Tampoco puede ser que no tuvieran ni idea de lo que sucedía las innumerables oenegés que trabajan en Gaza —desde la Cruz Roja a Médicos sin Fronteras y muchas otras— y de las que lo mínimo que se puede decir es que han hecho la vista gorda. Pero el caso más escandaloso es, sin duda, el de la Organización de las Naciones Unidas (ONU), que tendrá que dar muchas explicaciones para justificar cómo es que ha callado cuando junto a sus instalaciones se han encontrado túneles o campos de entrenamiento de los milicianos de Hamás, cuando centros médicos y ambulancias los han usado miembros del grupo terrorista, cuando el combustible bajo su control ha acabado misteriosamente también en manos de Hamás, cuando en medio de material de la agencia para los refugiados palestinos —la UNRWA— han aparecido montones de armamento escondido o cuando desde escuelas del mismo organismo se educa a las criaturas en el odio a Israel. Durante estos casi veinte años nadie ha denunciado nada, circunstancia que los convierte a todos en cómplices. Y encima Hamás lo ha hecho con los recursos que provenían de las ayudas de Occidente destinadas a la población, de las que se ha apropiado a mansalva sin que nadie haya controlado el uso que se hacía. ¡Como para seguir sustentando toda esta trama de entidades y organismos de supuesta ayuda humanitaria con más donaciones y seguir permitiendo que los recursos públicos, que salen de los bolsillos de los propios contribuyentes, lleguen a manos de la organización terrorista!

 

Hay población civil palestina inocente que está pagando las consecuencias de la escalada bélica, pero es que también la hay israelí, y de esta parece que nadie se quiera acordar. La solución al enfrentamiento no es fácil, en especial porque una de las partes, el integrismo islámico representado por Hamás, Hezbolá y el resto de facciones terroristas sostenidas abiertamente por Irán y Siria y de bajo mano por algunas monarquías árabes del golfo Pérsico, no quiere dejar vivir en paz a la otra parte.

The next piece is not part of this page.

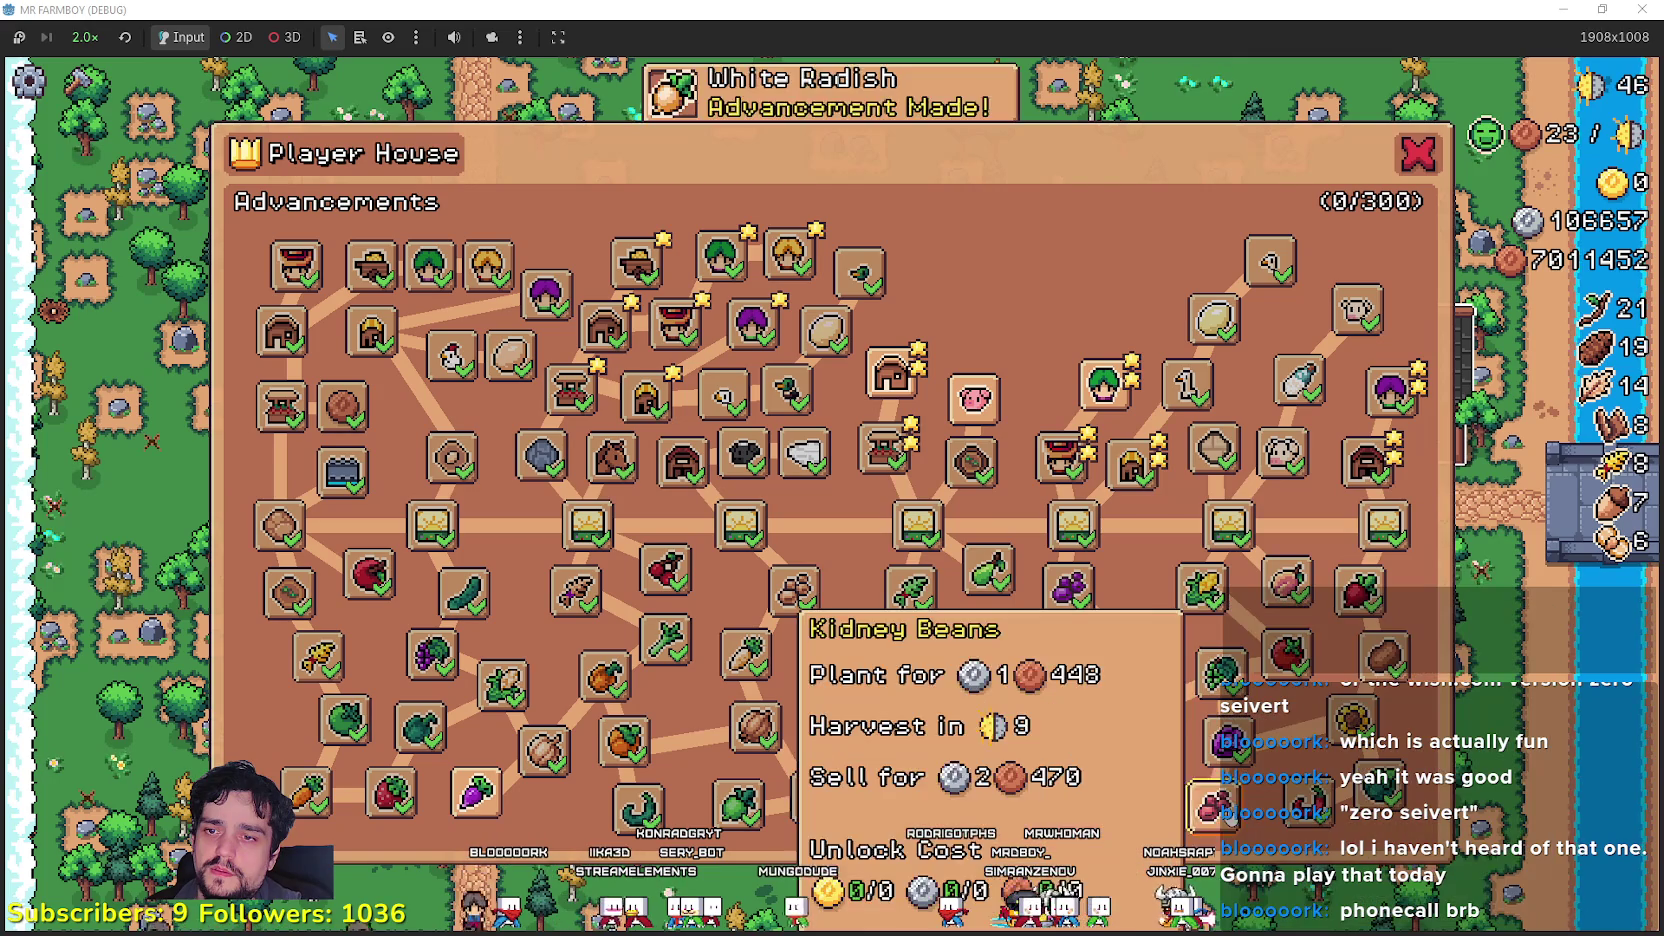
{"action": "left_click", "coordinate": [931, 730]}
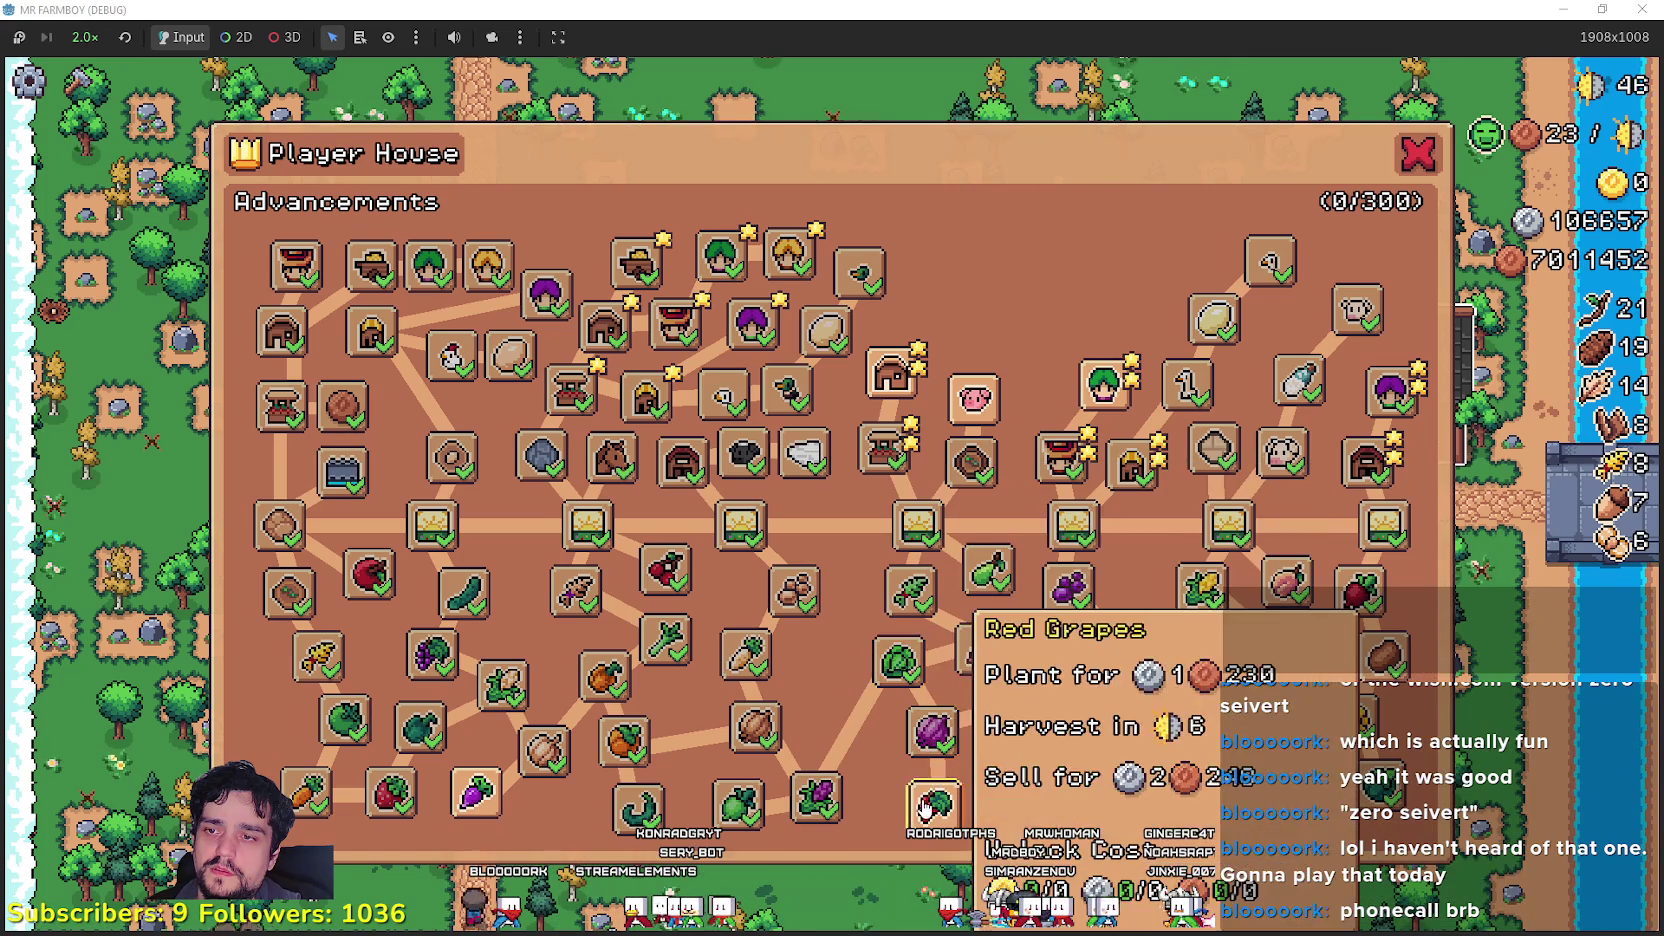
Step: Unlock House, Warehouse, Harvester and Carrier Upgrade 2, Barn Upgrade 1, Baby Pig and Turnip
{"action": "left_click", "coordinate": [890, 373]}
{"action": "left_click", "coordinate": [945, 312]}
{"action": "left_click", "coordinate": [1000, 322]}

De hecho, no la quiere dejar vivir, la quiere eliminar. La alternativa de dos estados no es Israel quien no la acepta, y los que ahora tanto la defienden tendrán que preguntar a los palestinos —a los palestinos, no a Hamás— qué quieren hacer, dado que son ellos los que siempre la han rechazado porque lo único que pretenden que haya entre el mar Mediterráneo y el río Jordán es un estado islámico. Y el papel, a menudo demasiado equívoco, de la Autoridad Nacional Palestina (ANP), la sucesora de la Organización para la Liberación de Palestina (OLP) de Yaser Arafat, también habrá que revisarlo: permitió que Hamás la expulsara de Gaza y ahora en Cisjordania está dejando incomprensiblemente que se le coma el terreno. Ninguna salida, en todo caso, será factible hasta que no se haya derrotado y borrado del mapa a Hamás y todo lo que representa.

 

Un grave murmullo de antisemitismo vuelve a recorrer peligrosamente Europa. Y la manera de desvanecerlo no es precisamente dando lecciones a Israel que acaban justificando el comportamiento de Hamás y abren conflictos diplomáticos innecesarios, como ha hecho muy irresponsablemente Pedro Sánchez —que la banda terrorista lo haya celebrado y le haya dado incluso las gracias es la demostración de que algo no funciona— en su condición tanto de presidente del Gobierno de España como de presidente de turno de la Unión Europea (UE). Es el ejemplo del papelón que una vez más hace la UE cuando su alto representante para Asuntos Exteriores y Política de Seguridad, Josep Borrell, se queda tan ancho declarando que «esto no es una guerra de civilizaciones» y siendo incapaz de darse cuenta de que esto es exactamente lo que es. Unas actitudes, como la del Ayuntamiento de Barcelona de romper relaciones con Israel, que no tienen el apoyo de la mayoría de la población de Catalunya, por la proximidad que existe entre los pueblos catalán y judío y por el poso sociocultural que ambos comparten en tanto que integrantes de la civilización occidental, que justamente el islamismo radical pone en peligro.